Predicting Human Behavior in Autonomous Systems: A Collaborative Machine Teaching Approach for Reducing Transfer of Control Events

TL;DR

This paper presents a data-driven, human-behavior-based machine teaching method using LSTM models to predict user actions, reducing unnecessary control transfers in autonomous systems, thereby improving reliability and human-AI collaboration.

Contribution

It introduces a novel approach that leverages human interaction data to train AI models for proactive fault handling in autonomous systems, reducing unnecessary interventions.

Findings

Non-expert data effectively trains models to predict user behavior.

Predicted behaviors can reduce unnecessary transfer of control events.
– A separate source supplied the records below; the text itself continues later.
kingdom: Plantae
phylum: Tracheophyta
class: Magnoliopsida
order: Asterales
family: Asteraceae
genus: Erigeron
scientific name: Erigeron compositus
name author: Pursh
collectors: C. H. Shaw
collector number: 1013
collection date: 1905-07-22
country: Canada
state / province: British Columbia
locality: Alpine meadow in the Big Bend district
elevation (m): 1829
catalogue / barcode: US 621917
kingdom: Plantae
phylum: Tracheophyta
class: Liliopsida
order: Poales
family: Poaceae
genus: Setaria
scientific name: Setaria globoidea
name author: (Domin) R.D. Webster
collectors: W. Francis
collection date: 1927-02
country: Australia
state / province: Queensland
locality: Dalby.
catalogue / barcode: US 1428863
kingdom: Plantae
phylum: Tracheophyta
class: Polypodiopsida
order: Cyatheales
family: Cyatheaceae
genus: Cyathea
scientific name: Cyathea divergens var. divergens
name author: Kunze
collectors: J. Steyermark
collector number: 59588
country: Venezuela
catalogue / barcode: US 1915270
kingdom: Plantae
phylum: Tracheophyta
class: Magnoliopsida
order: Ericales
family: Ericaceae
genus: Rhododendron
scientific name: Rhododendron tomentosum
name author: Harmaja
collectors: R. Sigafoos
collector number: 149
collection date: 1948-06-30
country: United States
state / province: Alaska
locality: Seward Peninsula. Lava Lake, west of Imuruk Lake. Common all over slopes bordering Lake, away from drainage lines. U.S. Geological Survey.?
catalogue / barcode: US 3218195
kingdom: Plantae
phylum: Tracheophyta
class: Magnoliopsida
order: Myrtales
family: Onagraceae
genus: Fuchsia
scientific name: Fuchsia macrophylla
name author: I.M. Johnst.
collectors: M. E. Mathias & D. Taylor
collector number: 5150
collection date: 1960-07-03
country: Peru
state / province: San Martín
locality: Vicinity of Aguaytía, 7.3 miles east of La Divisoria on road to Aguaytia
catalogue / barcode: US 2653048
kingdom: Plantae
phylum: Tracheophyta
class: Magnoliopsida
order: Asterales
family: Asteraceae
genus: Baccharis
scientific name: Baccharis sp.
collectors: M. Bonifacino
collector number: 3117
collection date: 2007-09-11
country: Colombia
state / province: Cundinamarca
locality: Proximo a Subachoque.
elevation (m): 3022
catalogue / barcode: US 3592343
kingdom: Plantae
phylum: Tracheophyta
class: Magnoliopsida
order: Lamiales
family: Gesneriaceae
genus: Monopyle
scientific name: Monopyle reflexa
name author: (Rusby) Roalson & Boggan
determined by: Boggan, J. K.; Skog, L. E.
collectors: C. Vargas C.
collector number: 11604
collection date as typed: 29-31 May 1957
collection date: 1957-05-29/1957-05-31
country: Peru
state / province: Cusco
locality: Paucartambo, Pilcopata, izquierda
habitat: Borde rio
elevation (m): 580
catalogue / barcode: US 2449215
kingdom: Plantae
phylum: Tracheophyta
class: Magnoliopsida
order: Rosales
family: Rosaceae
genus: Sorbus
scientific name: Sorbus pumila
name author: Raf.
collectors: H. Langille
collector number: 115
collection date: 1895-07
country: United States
Approach enhances system robustness and human-AI collaboration.

Abstract

As autonomous systems become integral to various industries, effective strategies for fault handling are essential to ensure reliability and efficiency. Transfer of Control (ToC), a traditional approach for interrupting automated processes during faults, is often triggered unnecessarily in non-critical situations. To address this, we propose a data-driven method that uses human interaction data to train AI models capable of preemptively identifying and addressing issues or assisting users in resolution. Using an interactive tool simulating an industrial vacuum cleaner, we collected data and developed an LSTM-based model to predict user behavior. Our findings reveal that even data from non-experts can effectively train models to reduce unnecessary ToC events, enhancing the system's robustness. This approach highlights the potential of AI to learn directly from human problem-solving behaviors, complementing sensor data to improve industrial automation and human-AI collaboration.